Terrell has much to say about the human brain and the ways that our minds work. In the chapters that deal specifically with the subject, he adopts a heuristic device of naming three different types of thinking which he calls Lou, Laurence, and Leslie. Lou and Laurence are recognizably type 1 and type 2 cognitive processes defined psychologically: the first automatic, emotional, and often “unconscious”; the second conscious, intentional, and rational. The reflective, imaginative, and contemplative mental capacity he designates Leslie. The ability to imagine forging friendship with a stranger is a critical “Leslie effect.”
While most of the book is structured around the demonstration of the social force of friendship, the concluding section is didactic. Here he elucidates six “Principles to Live By” that he believes enhance social connectedness. This includes a description of a Maori marae meeting ceremony in which two groups encounter and alternately engage in greeting and listening according to a formal procedure. Terrell includes an appendix that sets out the rules for such a meeting clearly and precisely and advocates their usefulness cross-culturally.

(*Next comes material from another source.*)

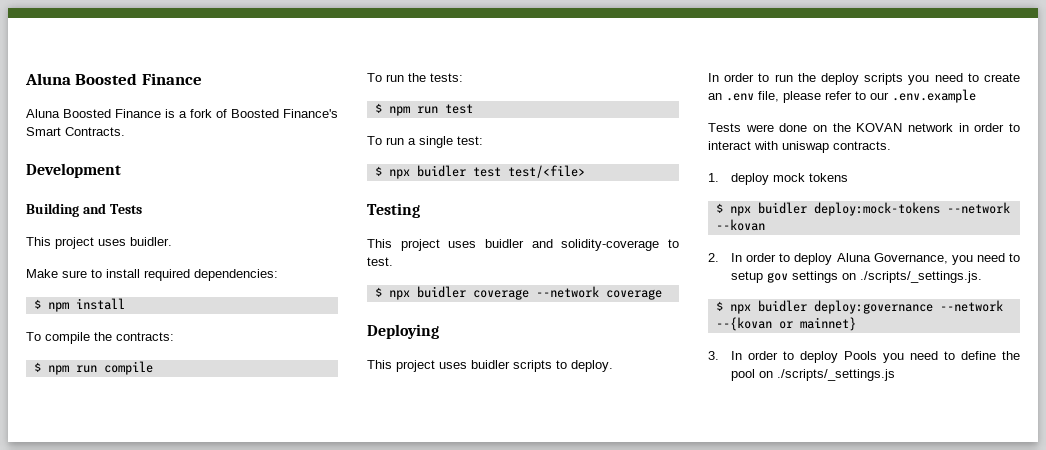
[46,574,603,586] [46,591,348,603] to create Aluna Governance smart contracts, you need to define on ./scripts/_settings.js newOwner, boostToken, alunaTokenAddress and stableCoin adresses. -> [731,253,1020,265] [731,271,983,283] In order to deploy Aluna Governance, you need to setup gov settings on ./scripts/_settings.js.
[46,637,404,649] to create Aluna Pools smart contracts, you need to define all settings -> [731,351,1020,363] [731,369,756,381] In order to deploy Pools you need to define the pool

The book is written for a general reader and the author adopts a chatty, didactic style that draws on his own experiences, his relationships with others, and his experience as an anthropological researcher. His enthusiasm for his subject is quirky and engaging. It is recognizably a genre of popular “natural history” writing that renders the exotic familiar and the bizarre perfectly rational. Terrell ranges far and wide, occasionally veering off on tangents. He offers comments and asides that are sometimes amusing, other times distracting or simply odd. At times I wondered whether his eclecticism was a strength or a weakness. But his book raises questions about the nature of “Human Nature” that confront and confound the notion that selfishness and a propensity for violence are the human capacities that have determined our evolution as social beings.